(Your objective): Give the records below again exactly, and exclude each picture.

(Excerpts from a dataset)

◇ ◇ ◇ ◇

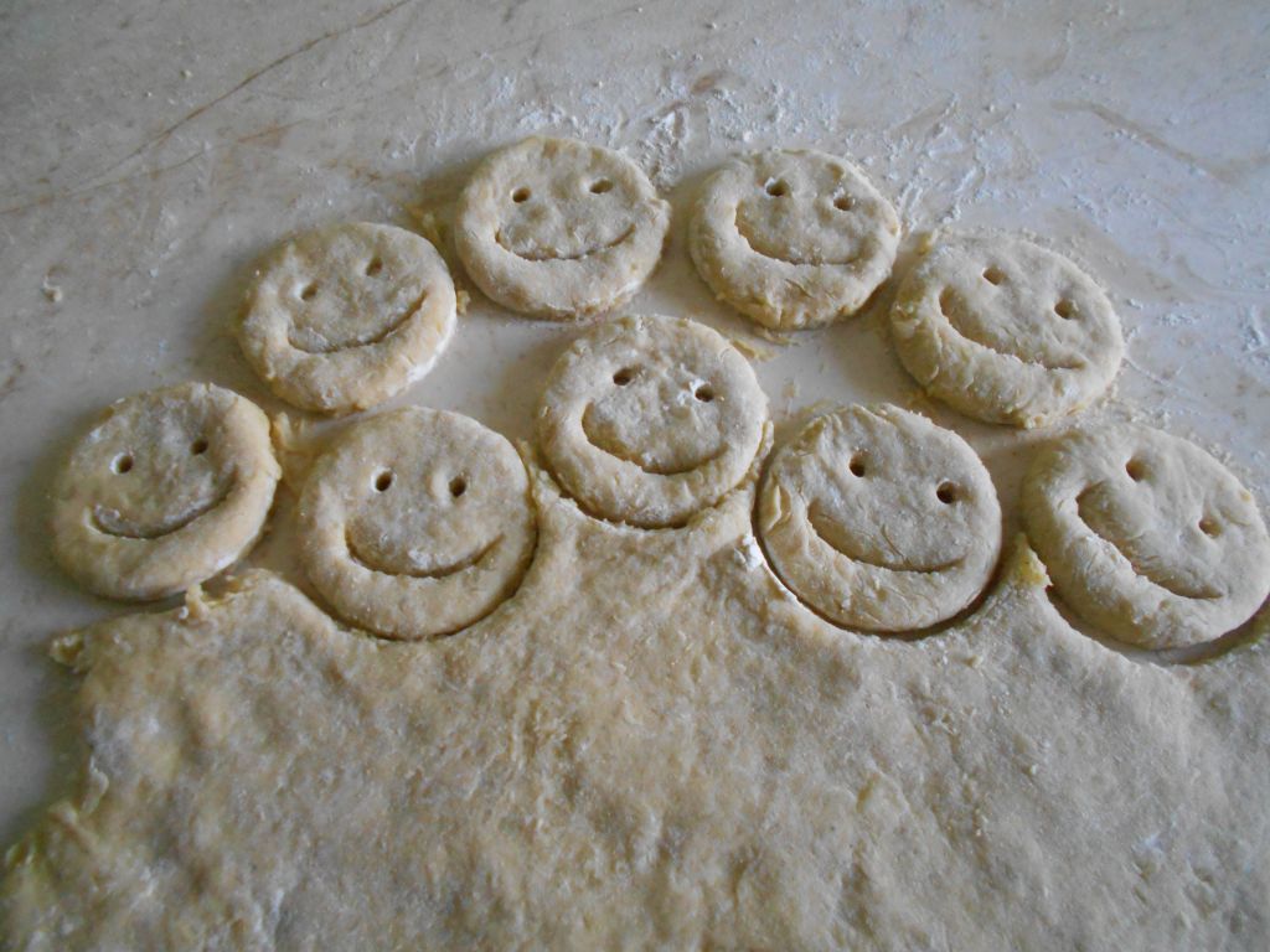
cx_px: 635
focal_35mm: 26
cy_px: 476
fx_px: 954
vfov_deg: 53.1
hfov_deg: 67.3
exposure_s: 1/160
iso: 800
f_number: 3.2
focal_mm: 4.6
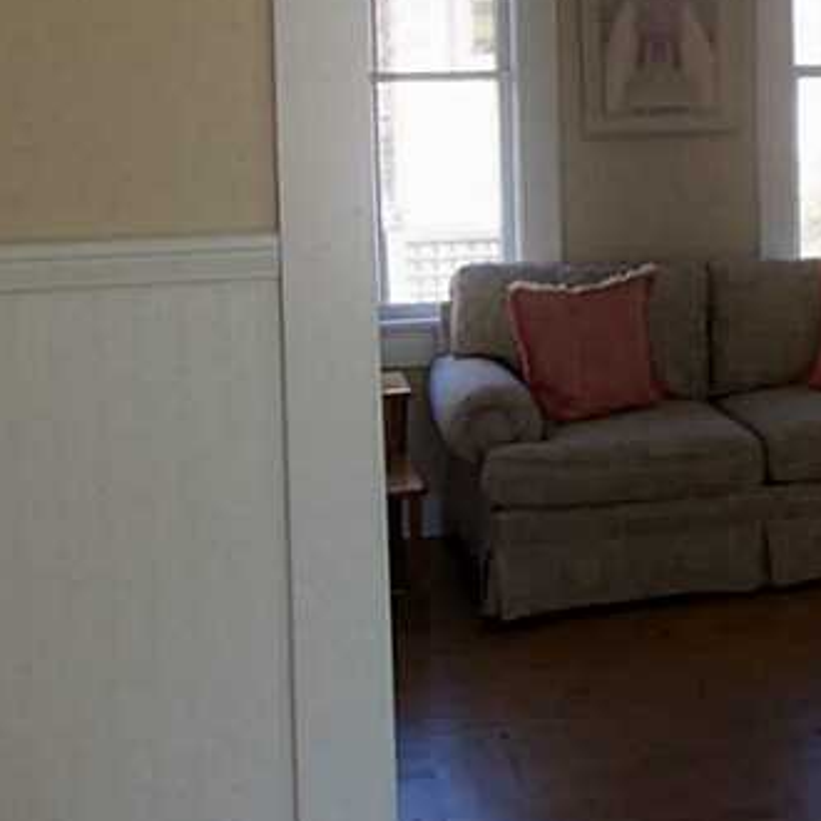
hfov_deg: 26.2
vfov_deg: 28.1
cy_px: 172
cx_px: 928
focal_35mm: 60
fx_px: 1610
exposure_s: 1/80
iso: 100
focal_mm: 5.1
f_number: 3.3
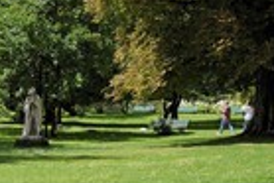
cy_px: 2
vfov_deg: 9.4
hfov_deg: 14.0
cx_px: 16
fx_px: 1105
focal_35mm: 145
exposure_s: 1/160
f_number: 9
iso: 200
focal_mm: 48
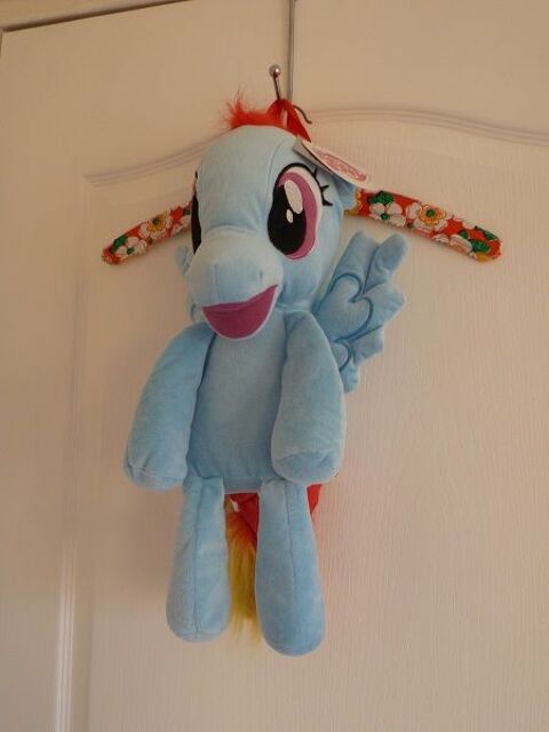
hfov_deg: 44.2
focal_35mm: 32
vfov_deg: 56.8
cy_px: 366
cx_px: 274
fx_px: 677
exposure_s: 1/30
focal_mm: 5.7
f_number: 3
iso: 125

◇ ◇ ◇ ◇

(Result for this task):
cx_px: 635
focal_35mm: 26
cy_px: 476
fx_px: 954
vfov_deg: 53.1
hfov_deg: 67.3
exposure_s: 1/160
iso: 800
f_number: 3.2
focal_mm: 4.6
hfov_deg: 26.2
vfov_deg: 28.1
cy_px: 172
cx_px: 928
focal_35mm: 60
fx_px: 1610
exposure_s: 1/80
iso: 100
focal_mm: 5.1
f_number: 3.3
cy_px: 2
vfov_deg: 9.4
hfov_deg: 14.0
cx_px: 16
fx_px: 1105
focal_35mm: 145
exposure_s: 1/160
f_number: 9
iso: 200
focal_mm: 48
hfov_deg: 44.2
focal_35mm: 32
vfov_deg: 56.8
cy_px: 366
cx_px: 274
fx_px: 677
exposure_s: 1/30
focal_mm: 5.7
f_number: 3
iso: 125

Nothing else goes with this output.